García-Calvo Raúl, Guisado J L, Diaz-Del-Rio Fernando, Córdoba Antonio, Jiménez-Morales Francisco
Department of Computer Architecture and Technology, University of Seville, Seville, Spain.
Department of Condensed Matter Physics, University of Seville, Seville, Spain.
Evol Bioinform Online. 2018 Apr 10;14:1176934318767889. doi: 10.1177/1176934318767889. eCollection 2018.
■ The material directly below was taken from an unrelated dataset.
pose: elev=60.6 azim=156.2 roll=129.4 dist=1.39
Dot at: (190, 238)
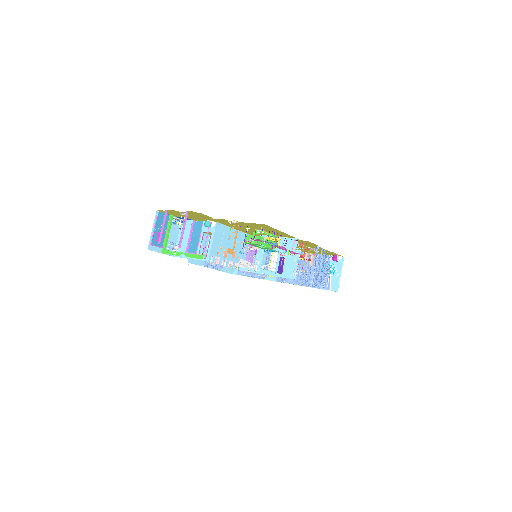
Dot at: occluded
Understanding the regulation of gene expression is one of the key problems in current biology. A promising method for that purpose is the determination of the temporal dynamics between known initial and ending network states, by using simple acting rules. The huge amount of rule combinations and the nonlinear inherent nature of the problem make genetic algorithms an excellent candidate for finding optimal solutions. As this is a computationally intensive problem that needs long runtimes in conventional architectures for realistic network sizes, it is fundamental to accelerate this task. In this article, we study how to develop efficient parallel implementations of this method for the fine-grained parallel architecture of graphics processing units (GPUs) using the compute unified device architecture (CUDA) platform. An exhaustive and methodical study of various parallel genetic algorithm schemes-master-slave, island, cellular, and hybrid models, and various individual selection methods (roulette, elitist)-is carried out for this problem. Several procedures that optimize the use of the GPU's resources are presented. We conclude that the implementation that produces better results (both from the performance and the genetic algorithm fitness perspectives) is simulating a few thousands of individuals grouped in a few islands using elitist selection. This model comprises 2 mighty factors for discovering the best solutions: finding good individuals in a short number of generations, and introducing genetic diversity via a relatively frequent and numerous migration. As a result, we have even found the optimal solution for the analyzed gene regulatory network (GRN). In addition, a comparative study of the performance obtained by the different parallel implementations on GPU versus a sequential application on CPU is carried out. In our tests, a multifold speedup was obtained for our optimized parallel implementation of the method on medium class GPU over an equivalent sequential single-core implementation running on a recent Intel i7 CPU. This work can provide useful guidance to researchers in biology, medicine, or bioinformatics in how to take advantage of the parallelization on massively parallel devices and GPUs to apply novel metaheuristic algorithms powered by nature for real-world applications (like the method to solve the temporal dynamics of GRNs).
理解基因表达调控是当前生物学的关键问题之一。为此,一种很有前景的方法是通过使用简单的作用规则来确定已知初始和结束网络状态之间的时间动态。大量的规则组合以及问题固有的非线性性质使得遗传算法成为寻找最优解的理想选择。由于这是一个计算密集型问题,对于实际网络规模而言,在传统架构中需要很长的运行时间,因此加速这项任务至关重要。在本文中,我们研究如何使用计算统一设备架构(CUDA)平台为图形处理单元(GPU)的细粒度并行架构开发该方法的高效并行实现。针对此问题,对各种并行遗传算法方案——主从、岛屿、细胞和混合模型,以及各种个体选择方法(轮盘赌、精英主义)进行了详尽且系统的研究。提出了几种优化GPU资源使用的程序。我们得出结论,从性能和遗传算法适应度角度来看,产生更好结果的实现方式是使用精英主义选择,模拟数千个个体并将其分组到几个岛屿中。该模型包含发现最佳解决方案的两个强大因素:在短代内找到优秀个体,以及通过相对频繁且大量的迁移引入遗传多样性。结果,我们甚至找到了所分析基因调控网络(GRN)的最优解。此外,还对GPU上不同并行实现与CPU上的顺序应用所获得的性能进行了比较研究。在我们的测试中,与在最新的英特尔i7 CPU上运行的等效顺序单核实现相比,我们在中等档次GPU上对该方法的优化并行实现获得了数倍的加速。这项工作可以为生物学、医学或生物信息学领域的研究人员提供有用的指导,帮助他们利用大规模并行设备和GPU上的并行化,将受自然启发的新型元启发式算法应用于实际应用(如解决GRN时间动态的方法)。